Jim Clauwaert; Zahra McVey; Ramneek Gupta; Gerben Menschaert

doi:10.1093/nargab/lqad021

TIS Transformer: remapping the human proteome using deep learning

NAR Genom Bioinform. 2023 Mar 3;5(1):lqad021. doi: 10.1093/nargab/lqad021. eCollection 2023 Mar.

Authors

Jim Clauwaert¹, Zahra McVey², Ramneek Gupta², Gerben Menschaert¹

Affiliations

¹ Department of Data Analysis and Mathematical Modelling, Ghent University, Ghent, Oost-Vlaanderen 9000, Belgium.
² Novo Nordisk Research Centre Oxford, Novo Nordisk Ltd., Crawley, South East England, RH6 0PA, UK.

Abstract

The correct mapping of the proteome is an important step towards advancing our understanding of biological systems and cellular mechanisms. Methods that provide better mappings can fuel important processes such as drug discovery and disease understanding.
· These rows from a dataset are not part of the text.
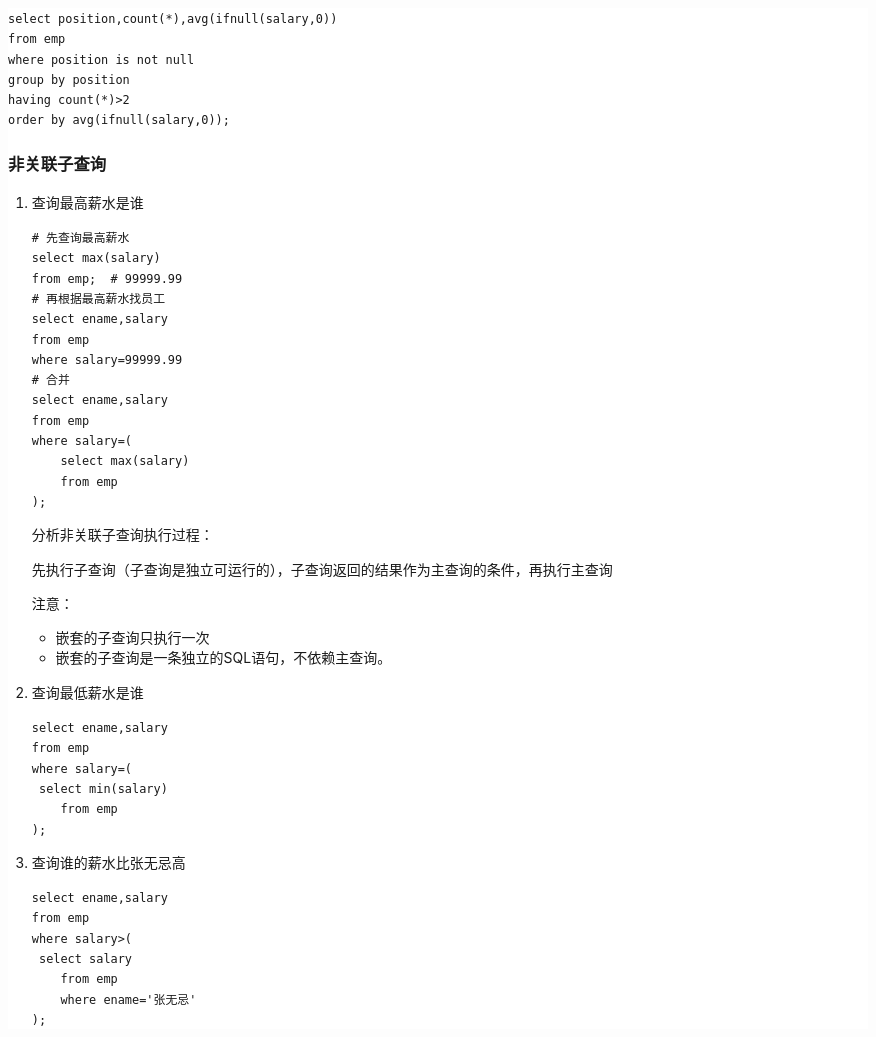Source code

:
 ```mysql
select position,count(*),avg(ifnull(salary,0))
from emp
where position is not null
group by position
having count(*)>2
order by avg(ifnull(salary,0));
```

#### 

### 非关联子查询

1. 查询最高薪水是谁

   ```mysql
   # 先查询最高薪水
   select max(salary)
   from emp;  # 99999.99
   # 再根据最高薪水找员工
   select ename,salary
   from emp
   where salary=99999.99
   # 合并
   select ename,salary
   from emp
   where salary=(
       select max(salary)
       from emp
   );
   ```

   分析非关联子查询执行过程：

   先执行子查询（子查询是独立可运行的），子查询返回的结果作为主查询的条件，再执行主查询

   注意：

   - 嵌套的子查询只执行一次
   - 嵌套的子查询是一条独立的SQL语句，不依赖主查询。

2. 查询最低薪水是谁

   ```mysql
   select ename,salary
   from emp
   where salary=(
   	select min(salary)
       from emp
   );
   ```

3. 查询谁的薪水比张无忌高

   ```mysql
   select ename,salary
   from emp
   where salary>(
   	select salary
       from emp 
       where ename='张无忌'
   );
   ```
Currently, true determination of translation initiation sites is primarily achieved by in vivo experiments. Here, we propose TIS Transformer, a deep learning model for the determination of translation start sites solely utilizing the information embedded in the transcript nucleotide sequence. The method is built upon deep learning techniques first designed for natural language processing. We prove this approach to be best suited for learning the semantics of translation, outperforming previous approaches by a large margin. We demonstrate that limitations in the model performance are primarily due to the presence of low-quality annotations against which the model is evaluated against. Advantages of the method are its ability to detect key features of the translation process and multiple coding sequences on a transcript. These include micropeptides encoded by short Open Reading Frames, either alongside a canonical coding sequence or within long non-coding RNAs. To demonstrate the use of our methods, we applied TIS Transformer to remap the full human proteome.